## Texto de origem
Os deputados da nova Comissão da Transparência e do Estatuto dos Deputados não se entenderam na redacção a dar à norma sobre a forma de publicidade das suas reuniões, ou seja, sobre as situações em que podem fechar a porta para discutir questões sensíveis que envolvam, por exemplo, dados pessoais alvo de protecção ou situações de informações sob segredo de justiça.

Tal como o PÚBLICO noticiou, apesar de prever que as reuniões da comissão têm “natureza pública”, o texto do regulamento propõe que a comissão possa decidir do “carácter reservado da discussão de qualquer assunto, antes ou durante a apreciação do mesmo”.

De um lado, Bloco e PAN estão contra esta regra tão abrangente e “discricionária" incluída na proposta de regulamento apresentada pelo presidente da nova comissão, o socialista Jorge Lacão.

O deputado do PAN alegou que tanto esta regra como a que estipula que as discussões sobre levantamento de imunidade e sobre o regime de incompatibilidade devem acontecer à porta fechada sejam eliminadas do regulamento. Estas questões podem ser discutidas de forma reservada, por exemplo, nas reuniões da mesa da comissão e dos coordenadores, apontou André Silva - ou até se pode manter essa restrição, acrescentou. O deputado lembrou que o regimento da Assembleia da República admite que em casos excepcionais as reuniões das comissões sejam reservadas, mas considera que o regulamento da comissão “vai muito além disto” nas restrições que quer impor por prever que assim possa ser em “qualquer assunto” - e não apenas nas imunidades e incompatibilidades.

“Tal como está redigida esta norma dá azo a manter a imagem de falta de credibilidade que a comissão da Transparência teve no passado [pelos mais de três anos que demorou] e devemos tornar ao máximo todas as reuniões públicas e escrutináveis. Assim [como está] é um passo atrás, é um recuo.”

Também o bloquista José Manuel Pureza defendeu que o regulamento deve ser “inequívoco numa regra de publicidade das reuniões”, ainda que seja preciso acautelar a “necessidade de guardar a devida reserva em algumas questões”. O ideal é “restringir o nível de excepção e tornar inequívoco o princípio fundamental de que as reuniões são públicas”. “Compreendo os obstáculos legais, mas uma comissão da transparência que reúne à porta fechada só pode ser entendida a título de excepção. De outra forma é um contra-senso.”

O Bloco também quer ver alteradas outras questões: pretende que as actas das reuniões das comissões sejam públicas e que na elaboração de pareceres sobre os processos de incompatibilidade e de levantamento de imunidades sejam indicados como relatores deputados de um partido diferente do parlamentar cuja situação é analisada - actualmente a regra é que o relator seja do mesmo partido.

## Lista de tarefas
1. No texto sobre a Comissão da Transparência, reescreva tudo o que vai de "Tal como o PÚBLICO" até "socialista Jorge Lacão.", substituindo "presidente" por "vice-presidente".
2. Segundo o texto sobre a Comissão da Transparência, quem é o presidente da nova comissão?
3. Dê seguimento ao texto sobre a Comissão da Transparência a partir do ponto em que termina.

## Excertos das entradas
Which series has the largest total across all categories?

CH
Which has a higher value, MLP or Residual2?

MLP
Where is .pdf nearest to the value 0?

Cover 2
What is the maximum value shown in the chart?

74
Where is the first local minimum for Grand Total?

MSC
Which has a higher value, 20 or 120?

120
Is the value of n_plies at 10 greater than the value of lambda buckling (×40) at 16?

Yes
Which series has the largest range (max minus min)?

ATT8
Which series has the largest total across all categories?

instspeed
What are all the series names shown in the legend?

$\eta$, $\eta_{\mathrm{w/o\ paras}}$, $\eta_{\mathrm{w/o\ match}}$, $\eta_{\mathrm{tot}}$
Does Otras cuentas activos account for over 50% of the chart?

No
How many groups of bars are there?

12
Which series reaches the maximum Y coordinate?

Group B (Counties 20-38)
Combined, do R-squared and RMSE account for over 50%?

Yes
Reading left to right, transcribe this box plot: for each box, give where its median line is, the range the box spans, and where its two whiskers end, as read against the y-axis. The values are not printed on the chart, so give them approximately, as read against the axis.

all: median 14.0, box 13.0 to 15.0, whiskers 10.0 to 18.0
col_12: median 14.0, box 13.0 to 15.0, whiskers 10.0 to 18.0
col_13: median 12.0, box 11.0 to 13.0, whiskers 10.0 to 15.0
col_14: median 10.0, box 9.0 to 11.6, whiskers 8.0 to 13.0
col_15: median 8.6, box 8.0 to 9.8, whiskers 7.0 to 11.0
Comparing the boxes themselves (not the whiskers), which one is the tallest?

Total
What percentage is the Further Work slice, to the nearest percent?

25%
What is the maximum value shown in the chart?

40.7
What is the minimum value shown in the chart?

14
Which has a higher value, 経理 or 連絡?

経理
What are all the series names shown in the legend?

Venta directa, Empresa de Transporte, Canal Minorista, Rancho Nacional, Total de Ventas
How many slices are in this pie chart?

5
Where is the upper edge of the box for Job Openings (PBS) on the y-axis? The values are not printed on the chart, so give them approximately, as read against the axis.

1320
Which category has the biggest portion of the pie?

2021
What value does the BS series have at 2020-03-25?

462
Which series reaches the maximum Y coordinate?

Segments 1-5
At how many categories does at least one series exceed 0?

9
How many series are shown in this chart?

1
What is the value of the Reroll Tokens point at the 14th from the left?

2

## Respostas escritas
1.
Tal como o PÚBLICO noticiou, apesar de prever que as reuniões da comissão têm “natureza pública”, o texto do regulamento propõe que a comissão possa decidir do “carácter reservado da discussão de qualquer assunto, antes ou durante a apreciação do mesmo”.

De um lado, Bloco e PAN estão contra esta regra tão abrangente e “discricionária" incluída na proposta de regulamento apresentada pelo vice-presidente da nova comissão, o socialista Jorge Lacão.

2. O socialista Jorge Lacão.

3.
O comunista João Oliveira, o social-democrata André Coelho Lima, o socialista Pedro Delgado Alves e o centrista João Almeida discordaram da tese de André Silva. Mas com nuances. João Oliveira lembrou que é a comissão como um todo (em plenário) que deve analisar e decidir sobre os assunto e não apenas a mesa e coordenadores, e que há assuntos em relação aos quais os deputados têm dever de reserva, como as questões em segredo de justiça. “Como vamos discutir matérias sobre as quais impendem deveres de reserva?”

O centrista João Almeida considerou que a solução do PAN, de ter como regra que todas as reuniões sejam públicas, faz com que passe a existir “total discricionariedade sobre as reuniões que são abertas ou fechadas”, já que o regimento geral do Parlamento admite que sejam reservadas. Ou seja, existe uma contradição entre a proposta do PAN e a regra geral, apontou também André Coelho Lima, do PSD. O deputado criticou o PAN por querer aparecer como o “arauto da transparência” e dar dos outros partidos a imagem da “opacidade”. “Queremos transparência total com sentido de responsabilidade”, garantiu.

Já o socialista Pedro Delgado Alves quis saber se o PAN levantou o mesmo problema nas outras comissões já que, argumentou, esta regra consta dos regulamentos das outras, como as de Negócios Estrangeiros, de Defesa, ou de Assuntos Constitucionais, que fazem algumas audições à porta fechada quando estão em causa matérias relacionadas com a segurança nacional, segredo de justiça e interesse nacional.

A discussão continuará na próxima reunião da comissão - e só no início os deputados decidem se a fazem com ou sem a presença de jornalistas na sala.